I agree! (I guess I was typing when you were replying! :) )
Agreed...florescent lights have been around a long time. I’ve cleaned up after hundreds if not thousands!!!
“How did we manage when they broke and mercury scattered into tiny beads to be swept up.(?).
We played with it. It made such cool little balls, and if you put in on a piece of paper it went skittering around all over the place. Kids today are deprived of the wholesome good fun of playing with things like liquid mercury, so they play with things like satanically-inspired video games, which is one of the reasons they grow up to be maladjusted homicidal maniacs.
-it happened at a one-room school in Wisconsin--we rolled the mercury around in our hands, then somebody lucky enough to have pennies made them look "silver" temporarily---
As kids, we loved broken thermometers, and would take the tiny beads and rub them into nickels to make them shiny. Who knows what evil lurks that my docs haven’t discovered as yet.
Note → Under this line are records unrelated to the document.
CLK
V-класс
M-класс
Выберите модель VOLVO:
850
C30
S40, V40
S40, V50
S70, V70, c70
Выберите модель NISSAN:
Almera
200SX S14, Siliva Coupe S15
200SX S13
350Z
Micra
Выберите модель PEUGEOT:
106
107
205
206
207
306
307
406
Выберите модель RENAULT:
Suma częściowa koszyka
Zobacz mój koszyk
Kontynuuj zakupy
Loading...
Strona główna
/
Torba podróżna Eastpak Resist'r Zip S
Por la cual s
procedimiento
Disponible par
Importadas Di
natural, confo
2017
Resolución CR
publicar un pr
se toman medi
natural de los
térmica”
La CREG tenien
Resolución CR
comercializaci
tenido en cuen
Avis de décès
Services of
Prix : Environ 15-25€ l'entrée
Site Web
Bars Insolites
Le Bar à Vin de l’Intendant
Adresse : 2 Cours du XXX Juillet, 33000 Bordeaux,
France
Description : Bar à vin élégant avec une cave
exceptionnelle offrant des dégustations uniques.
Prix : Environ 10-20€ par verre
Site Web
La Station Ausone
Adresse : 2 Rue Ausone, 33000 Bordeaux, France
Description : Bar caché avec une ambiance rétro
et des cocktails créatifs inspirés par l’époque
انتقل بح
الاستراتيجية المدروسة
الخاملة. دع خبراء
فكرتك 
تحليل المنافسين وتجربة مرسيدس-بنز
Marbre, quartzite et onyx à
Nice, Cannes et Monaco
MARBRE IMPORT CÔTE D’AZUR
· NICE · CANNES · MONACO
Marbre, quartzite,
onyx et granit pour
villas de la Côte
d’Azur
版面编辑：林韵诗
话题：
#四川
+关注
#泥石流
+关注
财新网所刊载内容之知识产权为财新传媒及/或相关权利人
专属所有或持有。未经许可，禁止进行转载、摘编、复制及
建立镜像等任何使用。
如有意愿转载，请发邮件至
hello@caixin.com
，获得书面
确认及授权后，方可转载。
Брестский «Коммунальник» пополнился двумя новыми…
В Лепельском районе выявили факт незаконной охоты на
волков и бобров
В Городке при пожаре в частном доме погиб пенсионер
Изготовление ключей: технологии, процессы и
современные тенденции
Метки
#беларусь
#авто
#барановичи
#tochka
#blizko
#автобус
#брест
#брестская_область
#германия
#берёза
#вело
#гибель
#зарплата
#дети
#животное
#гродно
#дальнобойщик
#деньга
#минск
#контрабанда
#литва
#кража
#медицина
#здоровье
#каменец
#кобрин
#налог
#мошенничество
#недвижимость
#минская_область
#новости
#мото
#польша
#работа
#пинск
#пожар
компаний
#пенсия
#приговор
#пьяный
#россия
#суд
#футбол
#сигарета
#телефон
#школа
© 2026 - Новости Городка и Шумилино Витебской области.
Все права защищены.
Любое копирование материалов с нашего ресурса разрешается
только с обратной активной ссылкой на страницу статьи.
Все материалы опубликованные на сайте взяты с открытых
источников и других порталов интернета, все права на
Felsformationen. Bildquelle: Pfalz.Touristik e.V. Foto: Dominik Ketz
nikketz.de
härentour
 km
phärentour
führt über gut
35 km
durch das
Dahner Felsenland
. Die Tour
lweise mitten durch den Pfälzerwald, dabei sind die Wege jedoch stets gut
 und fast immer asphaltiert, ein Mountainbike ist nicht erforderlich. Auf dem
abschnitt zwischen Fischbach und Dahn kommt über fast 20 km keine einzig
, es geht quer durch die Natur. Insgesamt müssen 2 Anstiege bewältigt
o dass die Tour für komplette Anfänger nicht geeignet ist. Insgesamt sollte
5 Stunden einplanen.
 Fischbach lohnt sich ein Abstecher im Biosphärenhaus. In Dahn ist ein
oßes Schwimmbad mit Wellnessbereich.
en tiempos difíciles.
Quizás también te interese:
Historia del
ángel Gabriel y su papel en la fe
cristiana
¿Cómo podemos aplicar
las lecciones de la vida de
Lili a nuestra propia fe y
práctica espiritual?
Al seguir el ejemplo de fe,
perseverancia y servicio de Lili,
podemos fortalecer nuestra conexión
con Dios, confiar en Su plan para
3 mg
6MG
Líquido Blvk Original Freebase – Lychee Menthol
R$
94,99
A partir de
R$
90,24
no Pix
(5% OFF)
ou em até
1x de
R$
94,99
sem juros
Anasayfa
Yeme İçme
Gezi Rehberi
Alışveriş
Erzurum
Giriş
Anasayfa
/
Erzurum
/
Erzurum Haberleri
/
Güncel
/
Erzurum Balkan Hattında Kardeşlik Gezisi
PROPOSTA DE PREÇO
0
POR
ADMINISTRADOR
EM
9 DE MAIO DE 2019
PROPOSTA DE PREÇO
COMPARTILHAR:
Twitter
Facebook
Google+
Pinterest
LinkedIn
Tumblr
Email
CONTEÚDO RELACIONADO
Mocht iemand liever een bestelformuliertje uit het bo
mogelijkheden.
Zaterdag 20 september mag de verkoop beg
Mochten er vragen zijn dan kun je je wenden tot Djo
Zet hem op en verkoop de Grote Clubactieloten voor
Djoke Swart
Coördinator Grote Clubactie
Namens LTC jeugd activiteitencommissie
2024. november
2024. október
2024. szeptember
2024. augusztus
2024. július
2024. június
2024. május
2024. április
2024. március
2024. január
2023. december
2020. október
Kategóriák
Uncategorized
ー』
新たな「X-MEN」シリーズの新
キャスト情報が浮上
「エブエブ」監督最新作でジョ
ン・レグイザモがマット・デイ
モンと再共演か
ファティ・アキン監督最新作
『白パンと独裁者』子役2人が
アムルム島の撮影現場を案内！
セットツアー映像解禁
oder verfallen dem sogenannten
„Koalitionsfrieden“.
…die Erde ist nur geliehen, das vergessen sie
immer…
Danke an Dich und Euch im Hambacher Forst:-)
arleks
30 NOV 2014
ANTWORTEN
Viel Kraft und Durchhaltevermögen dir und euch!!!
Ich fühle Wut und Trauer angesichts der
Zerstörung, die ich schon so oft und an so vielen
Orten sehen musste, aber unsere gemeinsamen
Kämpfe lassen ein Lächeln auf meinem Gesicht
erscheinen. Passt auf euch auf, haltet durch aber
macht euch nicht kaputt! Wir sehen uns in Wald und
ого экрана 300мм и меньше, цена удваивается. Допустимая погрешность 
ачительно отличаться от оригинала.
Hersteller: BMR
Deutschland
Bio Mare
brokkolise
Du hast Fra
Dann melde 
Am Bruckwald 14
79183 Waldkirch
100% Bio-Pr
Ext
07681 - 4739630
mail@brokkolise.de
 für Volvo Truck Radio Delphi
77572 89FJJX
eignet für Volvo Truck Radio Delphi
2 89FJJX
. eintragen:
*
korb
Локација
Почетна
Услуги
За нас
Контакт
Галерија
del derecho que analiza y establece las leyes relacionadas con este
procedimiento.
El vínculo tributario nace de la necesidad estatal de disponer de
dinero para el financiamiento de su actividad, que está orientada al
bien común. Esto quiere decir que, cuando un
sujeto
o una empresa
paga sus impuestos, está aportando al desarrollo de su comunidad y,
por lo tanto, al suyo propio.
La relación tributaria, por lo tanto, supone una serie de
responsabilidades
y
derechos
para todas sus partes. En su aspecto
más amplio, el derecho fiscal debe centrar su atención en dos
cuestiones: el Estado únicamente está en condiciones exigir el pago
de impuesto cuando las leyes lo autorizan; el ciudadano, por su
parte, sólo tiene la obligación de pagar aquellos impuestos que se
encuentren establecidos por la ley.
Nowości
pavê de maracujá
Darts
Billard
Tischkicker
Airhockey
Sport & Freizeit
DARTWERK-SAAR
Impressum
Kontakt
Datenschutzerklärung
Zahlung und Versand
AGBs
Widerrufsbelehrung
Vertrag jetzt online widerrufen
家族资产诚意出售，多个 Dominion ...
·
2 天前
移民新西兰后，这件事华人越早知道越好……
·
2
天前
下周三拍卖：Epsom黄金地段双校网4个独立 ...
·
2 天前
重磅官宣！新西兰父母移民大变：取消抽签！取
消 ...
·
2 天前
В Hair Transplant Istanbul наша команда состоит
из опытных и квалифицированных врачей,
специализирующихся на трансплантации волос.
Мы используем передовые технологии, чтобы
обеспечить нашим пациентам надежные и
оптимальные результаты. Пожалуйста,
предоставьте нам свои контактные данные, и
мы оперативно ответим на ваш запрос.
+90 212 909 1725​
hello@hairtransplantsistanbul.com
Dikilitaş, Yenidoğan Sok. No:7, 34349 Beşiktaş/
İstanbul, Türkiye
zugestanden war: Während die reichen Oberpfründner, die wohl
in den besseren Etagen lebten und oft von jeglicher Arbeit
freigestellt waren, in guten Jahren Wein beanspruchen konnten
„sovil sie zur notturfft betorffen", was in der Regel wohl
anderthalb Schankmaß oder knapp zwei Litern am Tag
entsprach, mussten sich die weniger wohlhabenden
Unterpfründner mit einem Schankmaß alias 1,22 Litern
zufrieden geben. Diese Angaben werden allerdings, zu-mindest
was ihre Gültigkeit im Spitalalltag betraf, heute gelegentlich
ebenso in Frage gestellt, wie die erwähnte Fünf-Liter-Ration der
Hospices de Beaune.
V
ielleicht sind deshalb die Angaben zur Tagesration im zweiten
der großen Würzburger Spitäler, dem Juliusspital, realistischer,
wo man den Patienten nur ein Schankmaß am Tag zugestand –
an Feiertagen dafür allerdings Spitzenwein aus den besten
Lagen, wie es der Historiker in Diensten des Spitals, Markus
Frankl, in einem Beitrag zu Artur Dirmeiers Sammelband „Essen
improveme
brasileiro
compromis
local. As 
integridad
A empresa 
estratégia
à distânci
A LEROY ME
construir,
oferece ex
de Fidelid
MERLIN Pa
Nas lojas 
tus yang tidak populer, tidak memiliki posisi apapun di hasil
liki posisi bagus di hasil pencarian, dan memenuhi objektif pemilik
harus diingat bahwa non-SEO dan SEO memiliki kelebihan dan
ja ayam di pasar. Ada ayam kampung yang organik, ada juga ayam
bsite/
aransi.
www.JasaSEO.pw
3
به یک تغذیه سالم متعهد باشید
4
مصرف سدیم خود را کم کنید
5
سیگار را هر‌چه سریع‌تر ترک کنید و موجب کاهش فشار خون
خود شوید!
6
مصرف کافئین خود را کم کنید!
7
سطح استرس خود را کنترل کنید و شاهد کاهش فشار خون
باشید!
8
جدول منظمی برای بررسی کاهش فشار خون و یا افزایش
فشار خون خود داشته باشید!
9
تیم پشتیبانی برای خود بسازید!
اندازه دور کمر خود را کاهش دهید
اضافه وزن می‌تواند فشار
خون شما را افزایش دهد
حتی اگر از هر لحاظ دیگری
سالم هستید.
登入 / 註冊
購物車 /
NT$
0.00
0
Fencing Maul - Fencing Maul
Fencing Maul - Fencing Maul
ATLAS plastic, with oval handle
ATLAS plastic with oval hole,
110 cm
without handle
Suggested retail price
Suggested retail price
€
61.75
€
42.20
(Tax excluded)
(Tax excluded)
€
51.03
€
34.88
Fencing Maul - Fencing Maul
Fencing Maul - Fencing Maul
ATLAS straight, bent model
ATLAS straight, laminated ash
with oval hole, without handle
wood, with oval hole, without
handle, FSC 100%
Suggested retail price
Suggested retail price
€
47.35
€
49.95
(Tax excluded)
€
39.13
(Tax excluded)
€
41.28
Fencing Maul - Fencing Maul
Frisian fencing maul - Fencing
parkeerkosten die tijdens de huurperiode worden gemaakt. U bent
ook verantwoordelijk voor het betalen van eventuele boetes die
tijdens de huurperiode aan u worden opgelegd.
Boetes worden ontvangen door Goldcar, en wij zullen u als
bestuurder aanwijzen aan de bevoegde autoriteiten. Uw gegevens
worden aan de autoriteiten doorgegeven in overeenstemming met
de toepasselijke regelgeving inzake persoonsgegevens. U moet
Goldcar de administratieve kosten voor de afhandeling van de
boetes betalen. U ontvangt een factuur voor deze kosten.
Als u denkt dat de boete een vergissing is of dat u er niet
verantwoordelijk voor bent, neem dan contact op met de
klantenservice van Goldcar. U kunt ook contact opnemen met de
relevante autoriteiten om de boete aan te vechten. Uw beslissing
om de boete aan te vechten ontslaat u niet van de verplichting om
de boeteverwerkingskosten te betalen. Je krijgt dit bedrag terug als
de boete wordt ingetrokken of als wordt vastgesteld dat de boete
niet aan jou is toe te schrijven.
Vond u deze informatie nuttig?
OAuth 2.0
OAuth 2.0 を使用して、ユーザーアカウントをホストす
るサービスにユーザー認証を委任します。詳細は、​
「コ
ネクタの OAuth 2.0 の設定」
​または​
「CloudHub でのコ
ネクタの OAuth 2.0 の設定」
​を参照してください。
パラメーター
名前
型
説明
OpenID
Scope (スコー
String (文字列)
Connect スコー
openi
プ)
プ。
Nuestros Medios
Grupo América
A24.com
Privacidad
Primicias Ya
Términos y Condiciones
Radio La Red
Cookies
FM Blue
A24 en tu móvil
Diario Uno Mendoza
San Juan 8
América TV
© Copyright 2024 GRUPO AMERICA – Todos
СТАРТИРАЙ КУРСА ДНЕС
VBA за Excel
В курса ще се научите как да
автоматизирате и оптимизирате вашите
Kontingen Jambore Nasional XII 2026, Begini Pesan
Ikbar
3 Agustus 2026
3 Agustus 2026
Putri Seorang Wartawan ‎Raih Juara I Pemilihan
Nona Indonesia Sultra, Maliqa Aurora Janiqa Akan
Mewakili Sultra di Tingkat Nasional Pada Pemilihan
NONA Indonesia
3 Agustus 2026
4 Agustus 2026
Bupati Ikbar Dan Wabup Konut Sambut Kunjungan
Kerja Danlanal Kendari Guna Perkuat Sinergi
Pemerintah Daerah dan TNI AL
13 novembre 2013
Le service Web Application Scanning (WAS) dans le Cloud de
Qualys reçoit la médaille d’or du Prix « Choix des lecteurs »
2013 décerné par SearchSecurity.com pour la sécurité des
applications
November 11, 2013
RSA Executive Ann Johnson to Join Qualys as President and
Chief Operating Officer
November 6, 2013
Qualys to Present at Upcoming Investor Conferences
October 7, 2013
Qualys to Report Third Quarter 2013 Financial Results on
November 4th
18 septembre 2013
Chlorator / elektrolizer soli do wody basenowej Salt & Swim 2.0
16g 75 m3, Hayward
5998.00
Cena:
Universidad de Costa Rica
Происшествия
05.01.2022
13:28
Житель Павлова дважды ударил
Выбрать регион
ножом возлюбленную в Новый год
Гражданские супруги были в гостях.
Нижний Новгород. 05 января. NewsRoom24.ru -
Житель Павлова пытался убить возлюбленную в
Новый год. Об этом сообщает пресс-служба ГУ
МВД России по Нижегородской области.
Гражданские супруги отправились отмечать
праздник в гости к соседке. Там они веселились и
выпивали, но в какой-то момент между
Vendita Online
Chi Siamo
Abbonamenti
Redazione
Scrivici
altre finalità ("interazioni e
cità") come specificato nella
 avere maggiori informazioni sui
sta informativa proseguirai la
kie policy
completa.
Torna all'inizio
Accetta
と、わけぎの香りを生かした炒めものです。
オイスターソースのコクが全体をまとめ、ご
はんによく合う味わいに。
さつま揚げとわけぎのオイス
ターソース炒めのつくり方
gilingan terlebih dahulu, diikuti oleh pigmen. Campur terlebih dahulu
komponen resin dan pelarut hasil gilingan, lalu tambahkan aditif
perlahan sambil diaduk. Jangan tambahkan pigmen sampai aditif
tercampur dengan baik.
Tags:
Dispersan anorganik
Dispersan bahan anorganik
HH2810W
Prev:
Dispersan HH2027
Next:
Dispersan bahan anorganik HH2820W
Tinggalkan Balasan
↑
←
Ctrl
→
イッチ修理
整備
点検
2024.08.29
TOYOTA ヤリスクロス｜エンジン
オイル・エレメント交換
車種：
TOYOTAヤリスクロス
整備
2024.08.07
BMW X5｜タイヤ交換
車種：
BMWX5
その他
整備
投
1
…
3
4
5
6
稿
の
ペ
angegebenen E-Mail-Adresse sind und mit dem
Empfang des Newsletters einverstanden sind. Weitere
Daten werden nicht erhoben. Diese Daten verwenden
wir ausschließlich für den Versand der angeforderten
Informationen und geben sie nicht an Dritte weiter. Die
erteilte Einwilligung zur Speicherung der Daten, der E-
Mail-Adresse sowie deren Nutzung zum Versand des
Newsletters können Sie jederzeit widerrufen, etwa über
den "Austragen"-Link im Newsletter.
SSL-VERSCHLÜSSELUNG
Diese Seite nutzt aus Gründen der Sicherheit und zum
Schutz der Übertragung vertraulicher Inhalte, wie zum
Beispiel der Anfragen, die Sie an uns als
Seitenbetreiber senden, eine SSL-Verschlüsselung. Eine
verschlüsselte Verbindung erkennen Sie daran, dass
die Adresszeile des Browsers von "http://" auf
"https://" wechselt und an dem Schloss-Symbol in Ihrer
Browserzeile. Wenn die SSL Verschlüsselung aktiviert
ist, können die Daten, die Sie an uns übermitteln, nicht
OTOH, I hate the flourescent bulbs I had to put in my kitchen when we remodeled, can’t dim them, don’t like the light, etc. And I can’t put anything else in that I know of since they have a slotted base, I think, rather than being interchangeable with a screw in bulb. Don’t like them at all.
What this article didn't mention is that these ladies thought painting their teeth and lips with the paint was cool and fun. There was a pictoral article with the photos they did, but I can't find it. Just because we played with mercury in school, doesn't mean it didn't/hasn't hurt us. We all die, but we can choose not to participate in things that will give us a painful death.